After high school, I went on to college while Eddie trained for the NYPD, following in his dad’s footsteps. The tug of music was too great, however, and he dropped the police force to pursue music in California. There Eddie fell into the world of drugging and almost died.
Eddie slowly returned to music, but his voice was never the same. That sweet tenor of his childhood was displaced with a raspy sound that was perfect for his later songs.
I didn’t see my childhood friend again until 2009, when the Dix Hills Performing Arts Center produced a musical, “Two Tickets to Paradise,” based on Eddie’s early life. After the show, he signed autographs, and I stood in line to say “Hello.” We only had a few minutes to catch up as a line of autograph seekers followed, but it was immediately apparent how fondly Eddie thought of Plainedge and our childhoods growing up in the innocence of a simpler time.

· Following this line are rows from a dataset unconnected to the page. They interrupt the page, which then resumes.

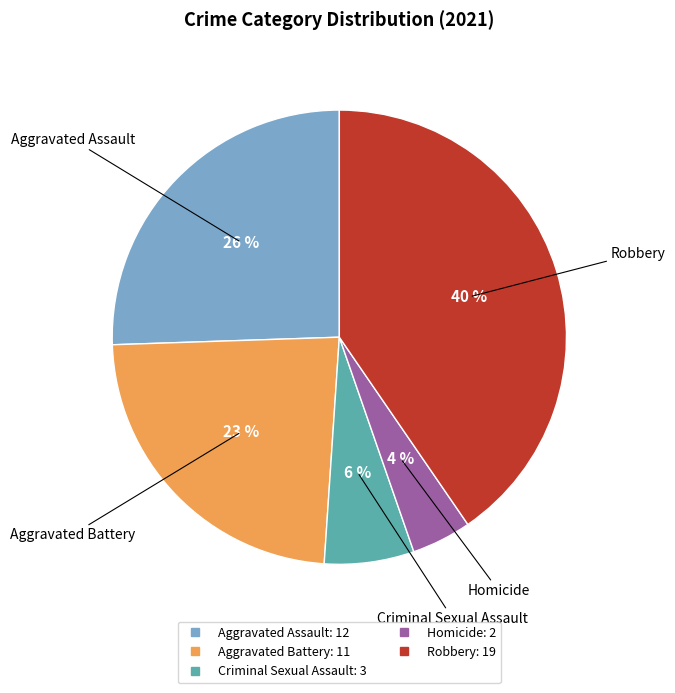

To the nearest percent, what percentage of the pie is Criminal Sexual Assault?

6%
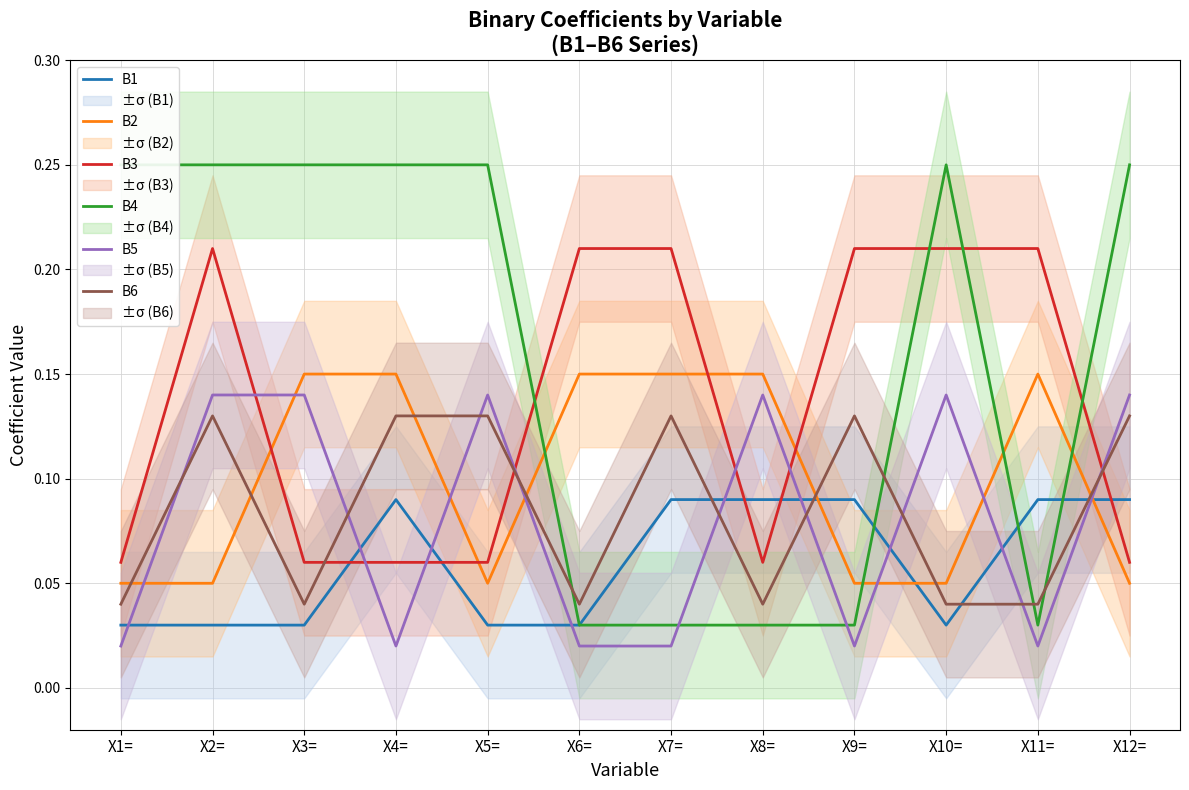

Is it true that B1 equals 0.1 at X4=?

True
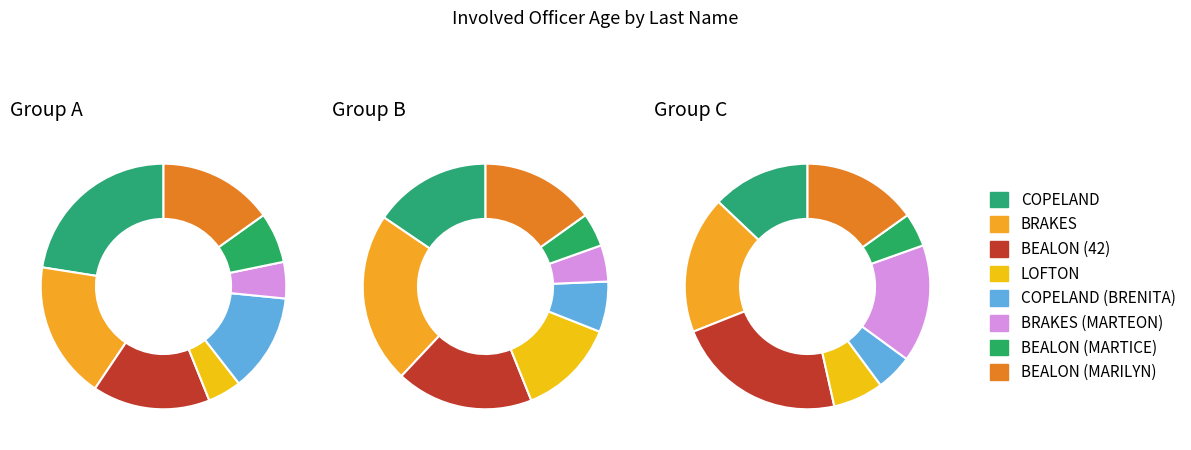

Is there a majority slice in this chart?

No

I reminisce about the childhood friends who have touched my life, leaving an indelible impression, and I lament the loss of some way too soon. Our dear friend, Mary, who introduced me to Eddie, died a few years ago.
I imagine that when Eddie walked into the light of Heaven, he was greeted by his loving parents then welcomed by my mom before bumping into Mary. They probably searched out a heavenly streetlight where they are singing their hearts out. One day, I will join them. Then we will be the trio again, filling the air with dulcet tones.